Activation of the integrin αIIbβ3, a receptor that triggers platelet aggregation, and the α-granule marker P-selectin, expressed in secretion of α-granule secretion, was found to be similar in both controls and COVID-19 patients under basal conditions. Reported. However, agonist-induced activation of integrin αIIbβ3 was reported to be impaired in platelets from COVID-19 patients, whereas agonist-stimulated expression of her P-selectin was not altered. It has been. Moreover, under unstimulated conditions, platelets from COVID-19 patients reported a modest increase in phosphatidylserine exposure, which decreased with stimulation. Furthermore, platelet-neutrophil interactions were observed to be increased in COVID-19 patients even under unstimulated conditions. A P-selectin CD62P blocking antibody was observed to reduce understimulated basal platelet-neutrophil interactions, but did not affect stimulated platelet-neutrophil interactions.

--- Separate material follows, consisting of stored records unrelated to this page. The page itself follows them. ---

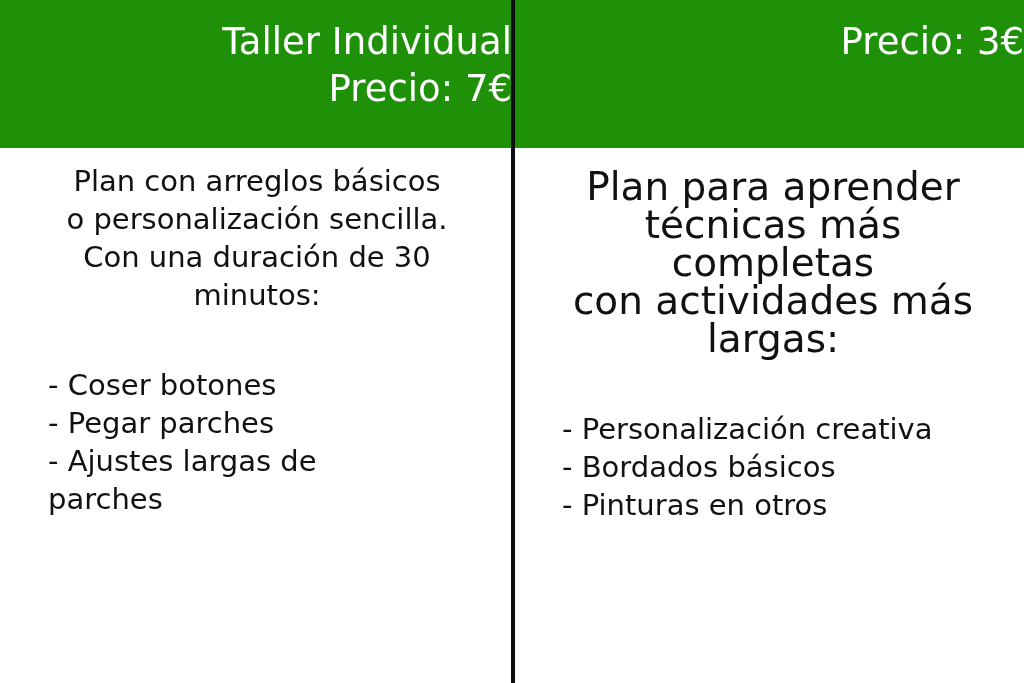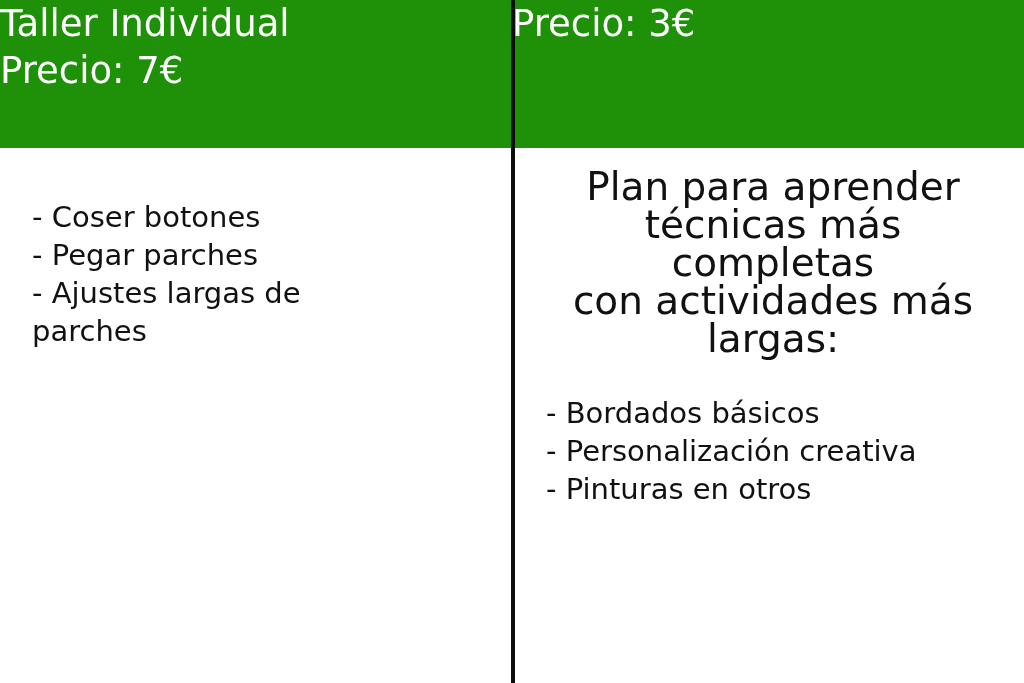--- a/index.html
+++ b/index.html
@@ -43,8 +43,9 @@
     box-sizing: border-box;
     display: flex;
     flex-direction: column;
-    align-items: flex-start;
+    align-items: flex-end;
     justify-content: flex-start;
+    padding-top: 18px;
   }
 
   .header-col .hline {

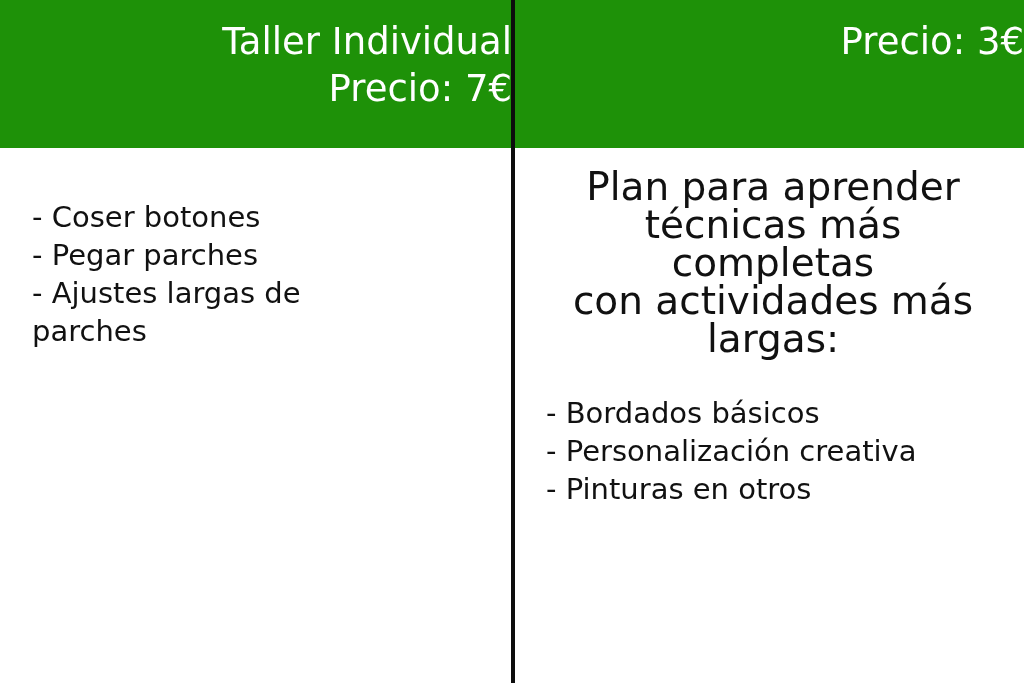--- a/index.html
+++ b/index.html
@@ -148,6 +148,10 @@
   <div class="body-cols">
 
     <div class="body-col left">
+      <p class="intro">Plan con arreglos básicos
+o personalización sencilla.
+Con una duración de 30
+minutos:</p>
       <div class="gap"></div>
       <ul class="bullets">
         <li>- Coser botones</li>

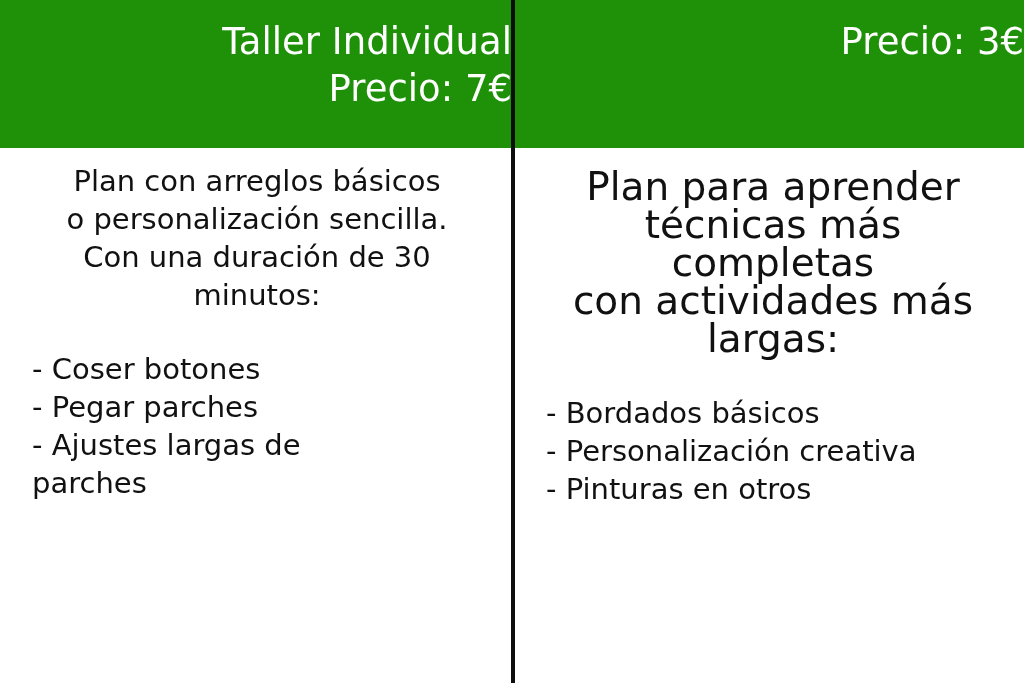--- a/index.html
+++ b/index.html
@@ -103,7 +103,7 @@
   }
 
   .bullets {
-    margin: 0;
+    margin: 16px;
     padding: 0;
     list-style: none;
     text-align: left;

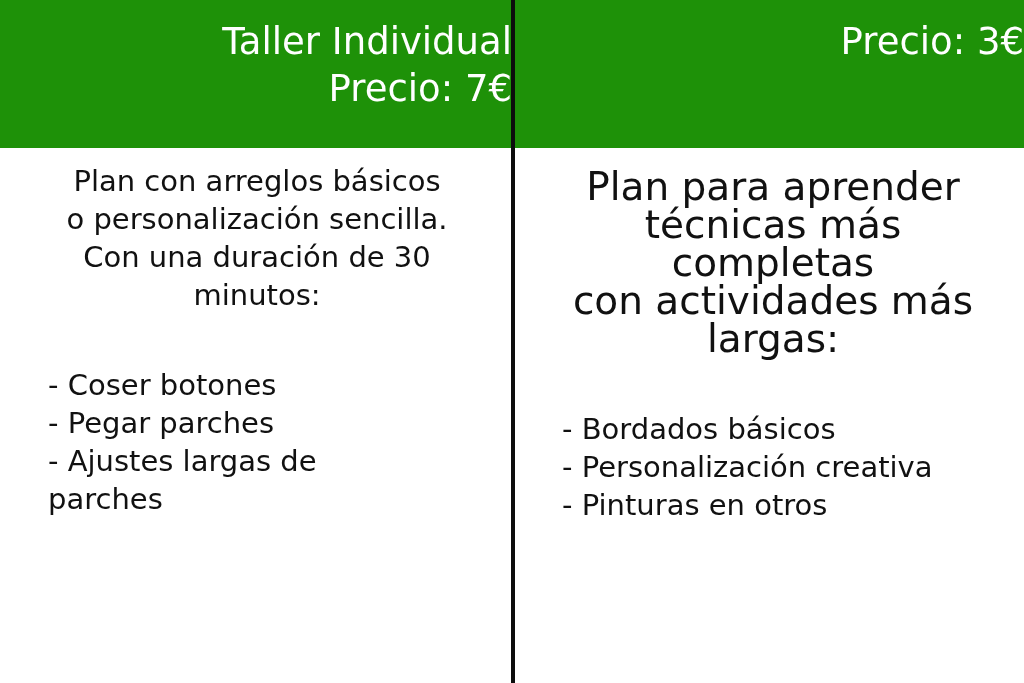--- a/index.html
+++ b/index.html
@@ -168,8 +168,8 @@
 largas:</p>
       <div class="gap"></div>
       <ul class="bullets">
+        <li>- Personalización creativa</li>
         <li>- Bordados básicos</li>
-        <li>- Personalización creativa</li>
         <li>- Pinturas en otros</li>
       </ul>
     </div>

Therefore, the current study indicates that there are two distinct platelet populations in COVID-19 patients. The first is proteome-altered circulating platelets and the second is her P-selectin expressing neutrophil-associated platelets. This study also indicates that platelet-driven thromboinflammatory is one of the important factors that may increase the risk of thrombosis in COVID-19 patients. However, further studies need to be performed to understand the mechanism of this effect.

Limitations

This study has certain limitations. First, heparin and dexamethasone may contribute to the platelet phenotype. Second, healthy controls were younger and had lower BMI. Third, healthy controls self-reported to be SARS-CoV-2 negative, which may be biased.

*Important Notices

Bio Rxiv We publish a non-peer-reviewed, preliminary scientific report and should not be taken as conclusive, to guide clinical practice/health-related actions, or to be treated as established information.